Défi 1:
Transcrivez, s'il vous plaît, le passage de l'arrêt qui commence par "A. Par jugement" et se poursuit jusqu'à "gratuite (ch. 4).".
Défi 2:
Reproduisez mot pour mot les lignes enregistrées, en partant de la première et en allant jusqu'à la ligne contenant "blue square at", celle-ci comprise.

Document:
▼▼▼

ACJC/1509/2022 du 21.11.2022 sur JTBL/224/2022 ( OBL ) , CONFIRME

Normes : CPC.257; Cst.29.al2; CPC.224.al1
En fait
En droit
RÉPUBLIQUE ET CANTON DE GENÈVE

POUVOIR JUDICIAIRE

C/23519/2020 ACJC/1509/2022

ARRÊT

DE LA COUR DE JUSTICE

Chambre des baux et loyers

DU LUNDI 21 NOVEMBRE 2022

 

Entre

Monsieur A______, domicilié ______, appelant d'un jugement rendu par le Tribunal des baux et loyers le 25 mars 2022, comparant par Me Damien BLANC, avocat, place de l'Octroi 15, case postale 1007, 1227 Carouge, en l'étude duquel il fait élection de domicile,

et

Madame B______, domiciliée ______, intimée, comparant par Me Vincent LATAPIE, avocat, boulevard Helvétique 4, 1205 Genève, en l'étude duquel elle fait élection de domicile.

 


EN FAIT

A. Par jugement JTBL/224/2022 du 25 mars 2022, le Tribunal des baux et loyers a condamné A______ à évacuer immédiatement de sa personne et de ses biens ainsi que toute autre personne faisant ménage commun avec lui, l'appartement de 3 pièces situé au 2ème étage de l'immeuble sis no. ______, rue 1______, à Genève (ch. 1 du dispositif), transmis la cause, à l'expiration du délai d'appel contre ce jugement, au Tribunal des baux et loyers, siégeant dans la composition prévue à l'art. 30 LaCC, pour statuer sur les mesures d'exécution sollicitées (ch. 2), débouté les parties de toutes autres conclusions (ch. 3) et dit que la procédure était gratuite (ch. 4).

B. a. Par acte expédié le 16 mai 2022 à la Cour de justice, A______ a formé appel contre ce jugement. Il a conclu à l'annulation du chiffre 3 de son dispositif et, cela fait, au renvoi de la cause au Tribunal, subsidiairement, à ce que le loyer fixé dans le contrat de bail soit déclaré nul et à ce que le loyer devant être payé soit fixé.

▲▲▲

Éléments enregistrés:
▼▼▼

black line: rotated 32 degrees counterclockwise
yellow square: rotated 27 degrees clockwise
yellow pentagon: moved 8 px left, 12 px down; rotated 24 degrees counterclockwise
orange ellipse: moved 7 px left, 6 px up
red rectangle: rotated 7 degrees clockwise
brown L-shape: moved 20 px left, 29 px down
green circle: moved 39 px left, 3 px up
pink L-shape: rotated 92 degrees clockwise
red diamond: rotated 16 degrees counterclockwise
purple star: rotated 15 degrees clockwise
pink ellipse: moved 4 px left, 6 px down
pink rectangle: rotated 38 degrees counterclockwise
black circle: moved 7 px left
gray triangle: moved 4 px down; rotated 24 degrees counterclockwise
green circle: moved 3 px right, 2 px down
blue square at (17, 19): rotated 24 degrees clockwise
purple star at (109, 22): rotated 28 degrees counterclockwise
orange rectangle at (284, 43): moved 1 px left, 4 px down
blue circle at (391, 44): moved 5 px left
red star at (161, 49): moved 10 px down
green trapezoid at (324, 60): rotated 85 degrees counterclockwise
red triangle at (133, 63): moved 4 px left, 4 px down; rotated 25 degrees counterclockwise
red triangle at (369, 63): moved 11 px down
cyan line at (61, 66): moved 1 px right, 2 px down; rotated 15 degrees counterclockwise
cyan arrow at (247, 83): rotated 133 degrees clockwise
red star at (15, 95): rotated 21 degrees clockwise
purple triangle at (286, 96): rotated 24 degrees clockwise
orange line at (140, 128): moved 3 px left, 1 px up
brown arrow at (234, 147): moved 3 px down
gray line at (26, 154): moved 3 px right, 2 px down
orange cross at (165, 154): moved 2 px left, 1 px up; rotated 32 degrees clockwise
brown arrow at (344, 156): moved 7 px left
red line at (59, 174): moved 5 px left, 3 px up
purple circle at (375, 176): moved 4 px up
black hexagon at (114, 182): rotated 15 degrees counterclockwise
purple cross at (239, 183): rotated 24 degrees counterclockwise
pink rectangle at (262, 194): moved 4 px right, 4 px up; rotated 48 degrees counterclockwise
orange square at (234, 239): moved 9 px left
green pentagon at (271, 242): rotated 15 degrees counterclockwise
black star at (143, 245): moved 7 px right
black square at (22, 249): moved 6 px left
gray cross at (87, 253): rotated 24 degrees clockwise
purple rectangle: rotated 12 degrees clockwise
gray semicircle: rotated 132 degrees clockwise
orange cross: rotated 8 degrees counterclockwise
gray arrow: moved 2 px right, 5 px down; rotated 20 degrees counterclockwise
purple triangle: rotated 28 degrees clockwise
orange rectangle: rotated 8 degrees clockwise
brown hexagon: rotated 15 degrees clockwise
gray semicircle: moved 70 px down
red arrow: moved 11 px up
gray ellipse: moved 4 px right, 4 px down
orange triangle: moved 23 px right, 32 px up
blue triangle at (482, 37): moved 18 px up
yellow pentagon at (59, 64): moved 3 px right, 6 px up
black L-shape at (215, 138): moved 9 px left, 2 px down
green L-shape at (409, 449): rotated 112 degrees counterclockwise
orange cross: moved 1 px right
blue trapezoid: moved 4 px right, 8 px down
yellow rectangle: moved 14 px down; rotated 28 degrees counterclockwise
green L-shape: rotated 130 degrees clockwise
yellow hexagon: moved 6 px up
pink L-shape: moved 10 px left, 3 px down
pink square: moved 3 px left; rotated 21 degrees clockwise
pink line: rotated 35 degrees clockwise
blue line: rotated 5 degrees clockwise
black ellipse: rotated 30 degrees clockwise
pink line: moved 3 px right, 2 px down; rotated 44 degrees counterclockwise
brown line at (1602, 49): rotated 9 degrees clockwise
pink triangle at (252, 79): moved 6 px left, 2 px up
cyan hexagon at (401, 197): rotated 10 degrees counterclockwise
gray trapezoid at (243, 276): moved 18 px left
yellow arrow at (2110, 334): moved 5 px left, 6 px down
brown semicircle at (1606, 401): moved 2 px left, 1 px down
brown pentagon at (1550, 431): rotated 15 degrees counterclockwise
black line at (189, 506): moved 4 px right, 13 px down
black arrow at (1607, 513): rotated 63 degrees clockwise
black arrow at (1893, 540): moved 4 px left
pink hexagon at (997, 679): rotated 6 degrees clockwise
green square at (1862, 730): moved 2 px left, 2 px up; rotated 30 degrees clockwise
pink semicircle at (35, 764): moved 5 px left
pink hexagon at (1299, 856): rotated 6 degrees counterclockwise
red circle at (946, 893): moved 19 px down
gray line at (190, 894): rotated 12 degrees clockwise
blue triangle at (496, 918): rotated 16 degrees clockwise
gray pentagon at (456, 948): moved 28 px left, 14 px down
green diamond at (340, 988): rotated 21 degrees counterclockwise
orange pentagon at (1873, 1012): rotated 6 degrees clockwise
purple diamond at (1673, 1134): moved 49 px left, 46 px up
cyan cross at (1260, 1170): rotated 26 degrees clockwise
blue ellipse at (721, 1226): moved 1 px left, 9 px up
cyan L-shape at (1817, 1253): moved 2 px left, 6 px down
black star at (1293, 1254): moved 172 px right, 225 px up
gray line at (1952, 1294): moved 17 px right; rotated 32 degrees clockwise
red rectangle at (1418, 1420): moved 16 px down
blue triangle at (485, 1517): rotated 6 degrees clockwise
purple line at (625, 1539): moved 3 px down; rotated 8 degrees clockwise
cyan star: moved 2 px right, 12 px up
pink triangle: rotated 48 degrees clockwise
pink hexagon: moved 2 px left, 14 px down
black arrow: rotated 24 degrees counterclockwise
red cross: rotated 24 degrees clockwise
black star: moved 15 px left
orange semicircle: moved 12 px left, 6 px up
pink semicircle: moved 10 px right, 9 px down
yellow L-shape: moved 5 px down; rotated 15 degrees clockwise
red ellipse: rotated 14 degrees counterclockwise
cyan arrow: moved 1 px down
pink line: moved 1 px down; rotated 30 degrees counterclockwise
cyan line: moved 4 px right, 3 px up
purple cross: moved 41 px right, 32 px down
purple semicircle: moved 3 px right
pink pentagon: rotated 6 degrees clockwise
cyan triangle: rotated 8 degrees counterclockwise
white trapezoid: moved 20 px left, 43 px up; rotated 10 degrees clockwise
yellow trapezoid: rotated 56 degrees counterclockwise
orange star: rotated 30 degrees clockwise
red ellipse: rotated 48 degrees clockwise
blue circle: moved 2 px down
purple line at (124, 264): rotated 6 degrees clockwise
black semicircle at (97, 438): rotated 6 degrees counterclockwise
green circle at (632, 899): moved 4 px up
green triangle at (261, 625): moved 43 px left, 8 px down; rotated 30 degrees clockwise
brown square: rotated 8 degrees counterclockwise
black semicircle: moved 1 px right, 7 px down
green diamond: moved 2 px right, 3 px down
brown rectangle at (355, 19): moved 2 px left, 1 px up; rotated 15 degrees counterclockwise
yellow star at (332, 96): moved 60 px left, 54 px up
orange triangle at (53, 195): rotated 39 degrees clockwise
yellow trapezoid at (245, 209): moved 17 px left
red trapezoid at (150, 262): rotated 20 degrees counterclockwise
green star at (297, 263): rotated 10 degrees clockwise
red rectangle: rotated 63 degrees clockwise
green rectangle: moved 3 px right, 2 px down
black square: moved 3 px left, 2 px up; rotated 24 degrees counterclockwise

▲▲▲

Résultat obtenu 1:
A. Par jugement JTBL/224/2022 du 25 mars 2022, le Tribunal des baux et loyers a condamné A______ à évacuer immédiatement de sa personne et de ses biens ainsi que toute autre personne faisant ménage commun avec lui, l'appartement de 3 pièces situé au 2ème étage de l'immeuble sis no. ______, rue 1______, à Genève (ch. 1 du dispositif), transmis la cause, à l'expiration du délai d'appel contre ce jugement, au Tribunal des baux et loyers, siégeant dans la composition prévue à l'art. 30 LaCC, pour statuer sur les mesures d'exécution sollicitées (ch. 2), débouté les parties de toutes autres conclusions (ch. 3) et dit que la procédure était gratuite (ch. 4).

Résultat obtenu 2:
black line: rotated 32 degrees counterclockwise
yellow square: rotated 27 degrees clockwise
yellow pentagon: moved 8 px left, 12 px down; rotated 24 degrees counterclockwise
orange ellipse: moved 7 px left, 6 px up
red rectangle: rotated 7 degrees clockwise
brown L-shape: moved 20 px left, 29 px down
green circle: moved 39 px left, 3 px up
pink L-shape: rotated 92 degrees clockwise
red diamond: rotated 16 degrees counterclockwise
purple star: rotated 15 degrees clockwise
pink ellipse: moved 4 px left, 6 px down
pink rectangle: rotated 38 degrees counterclockwise
black circle: moved 7 px left
gray triangle: moved 4 px down; rotated 24 degrees counterclockwise
green circle: moved 3 px right, 2 px down
blue square at (17, 19): rotated 24 degrees clockwise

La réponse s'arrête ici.